» **WHAT THIS TASK INVOLVES**
Take the entries below and print only the lines from the one with "Ειδοποιήστε όταν" through the one with "tel. 0 80 36 – 909 86 85", exactly as they stand, both ends included.

» **DATASET ENTRIES**

┌──

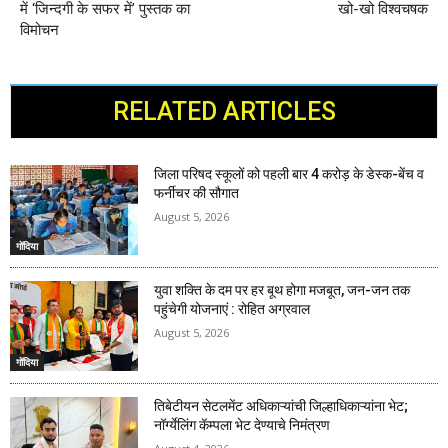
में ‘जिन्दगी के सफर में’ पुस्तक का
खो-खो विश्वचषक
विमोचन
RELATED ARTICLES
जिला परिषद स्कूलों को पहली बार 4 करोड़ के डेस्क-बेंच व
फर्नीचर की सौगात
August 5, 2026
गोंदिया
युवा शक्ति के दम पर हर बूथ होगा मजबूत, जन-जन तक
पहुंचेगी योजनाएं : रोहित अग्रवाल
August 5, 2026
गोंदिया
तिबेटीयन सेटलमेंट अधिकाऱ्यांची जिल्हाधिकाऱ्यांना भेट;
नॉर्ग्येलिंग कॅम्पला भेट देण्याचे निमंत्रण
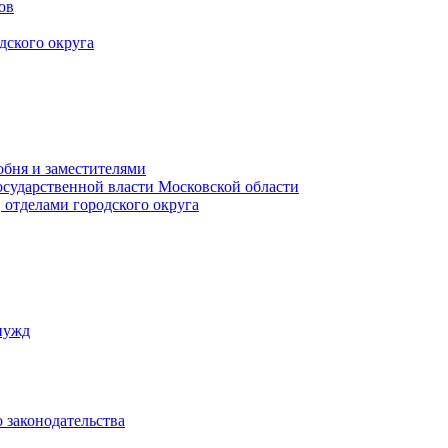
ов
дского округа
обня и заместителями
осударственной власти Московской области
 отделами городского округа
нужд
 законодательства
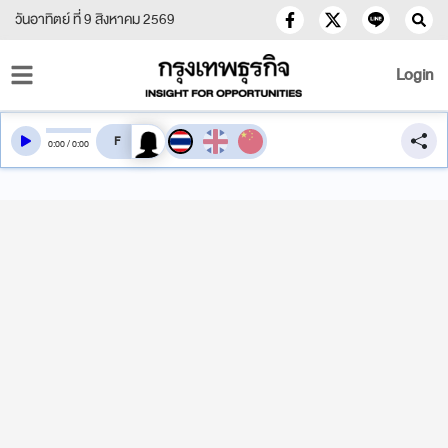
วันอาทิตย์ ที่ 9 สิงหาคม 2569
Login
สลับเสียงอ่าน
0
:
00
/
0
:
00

└──
┌──

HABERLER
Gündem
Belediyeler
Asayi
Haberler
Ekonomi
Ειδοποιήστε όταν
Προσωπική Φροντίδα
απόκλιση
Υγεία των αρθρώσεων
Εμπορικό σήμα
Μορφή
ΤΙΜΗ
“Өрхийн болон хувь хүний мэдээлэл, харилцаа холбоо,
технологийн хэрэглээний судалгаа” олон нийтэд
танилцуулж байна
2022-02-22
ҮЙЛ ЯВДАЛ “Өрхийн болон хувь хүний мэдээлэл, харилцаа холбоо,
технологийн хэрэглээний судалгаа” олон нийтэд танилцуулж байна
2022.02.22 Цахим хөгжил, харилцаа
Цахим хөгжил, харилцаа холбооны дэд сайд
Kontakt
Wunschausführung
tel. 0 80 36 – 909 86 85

└──

» **RESULT**
Ειδοποιήστε όταν
Προσωπική Φροντίδα
απόκλιση
Υγεία των αρθρώσεων
Εμπορικό σήμα
Μορφή
ΤΙΜΗ
“Өрхийн болон хувь хүний мэдээлэл, харилцаа холбоо,
технологийн хэрэглээний судалгаа” олон нийтэд
танилцуулж байна
2022-02-22
ҮЙЛ ЯВДАЛ “Өрхийн болон хувь хүний мэдээлэл, харилцаа холбоо,
технологийн хэрэглээний судалгаа” олон нийтэд танилцуулж байна
2022.02.22 Цахим хөгжил, харилцаа
Цахим хөгжил, харилцаа холбооны дэд сайд
Kontakt
Wunschausführung
tel. 0 80 36 – 909 86 85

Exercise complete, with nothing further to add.